Together you tried everything. Conventional medicine, brutal and wanting, failed to halt the progress. She sought traditional medicines: Maori, Chinese, Mexican. You accompanied her because she is your wife. In her desperation and with your cynicism, she searched and followed and paid for every space cadet regime going. Treatments, meditations, diets—no sugar, no grains, no meat, more protein, less fat, cook, don’t cook (a blessing alcohol was never forbidden; as if every guru and his mother knew it was the best panacea)— oxygen, ozone, more, less. Regimens you both embraced (her in hope, you in solidarity) to wage an extreme and aggressive guerrilla war.
You light the fire and set the tea water (that’s all she can keep down now) to heat.

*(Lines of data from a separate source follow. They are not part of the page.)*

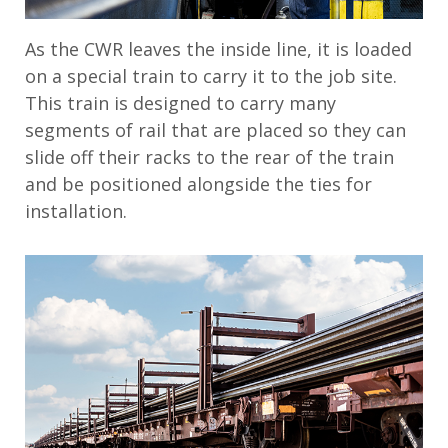
As the CWR leaves the inside line, it is loaded
on a special train to carry it to the job site.
This train is designed to carry many
segments of rail that are placed so they can
slide off their racks to the rear of the train
and be positioned alongside the ties for
installation.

She calls. The pain in her voice assaults you with the same intensity her hands once brought you to pleasure. Like her knowing caresses, her agony initiates with a prickling of your scalp, ends with a curl of your toes. If you had time, you’d explore the puzzle of two opposing stimuli creating the same reactions.
You go to her. Night sweat, leaked urine dark and pungent fear rise envelop you when you pull back the covers of the love of your life. Ever the love of your life you think as you pull down her scrunched, damp nightshirt, because if not why would you still be here?

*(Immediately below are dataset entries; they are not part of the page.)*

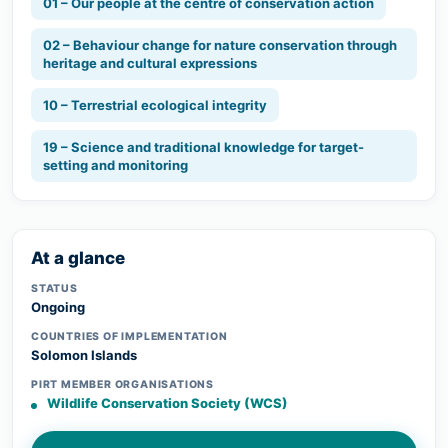
01 – Our people at the centre of conservation action
02 – Behaviour change for nature conservation through
heritage and cultural expressions
10 – Terrestrial ecological integrity
19 – Science and traditional knowledge for target-
setting and monitoring
At a glance
STATUS
Ongoing
COUNTRIES OF IMPLEMENTATION
Solomon Islands
PIRT MEMBER ORGANISATIONS
Wildlife Conservation Society (WCS)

Gently you carry her bony body (she weighs nothing now—no sugars, no fats, no carbs, no meat), yellow with jaundice, rank with her dying to the bathroom. Perched on the toilet, her skeletal ribcage shunting out deep difficult breaths while you run the bath, perfumed with her favourite lavender oil. Water ready, you ease her up, steady her, lift one leg then her other and lower her into the water and for a few moments everything abates—the pain, the anger, the smell, the terrors. Water laps her body as you fill the blue sponge and trickle the water over her sparse sharp shoulders. As you pass it gently over the scar on her chest, broken with pain and inadequate lungs she recites the words of her beloved Sappho:
Come to me now thus, Goddess, and release me
From distress and pain; and all my distracted
Heart would seek, do thou, once again fulfilling,
Still be my ally!
She turns to you, the water on her cheeks is tinged not with lavender but salt.
I’m sorry, she whispers. To be this. To ask this.
You smile, kiss the top of her head, inhale her once luxurious titian hair now sparse and colourless. My Amazon, you tell only your heart.
I’m not, you whisper into her ear, the one you’ve licked and kissed a million times.
And you speak the truth, as you hold the soaking sponge firmly over her mouth and nose because she is your love, your wife, your life.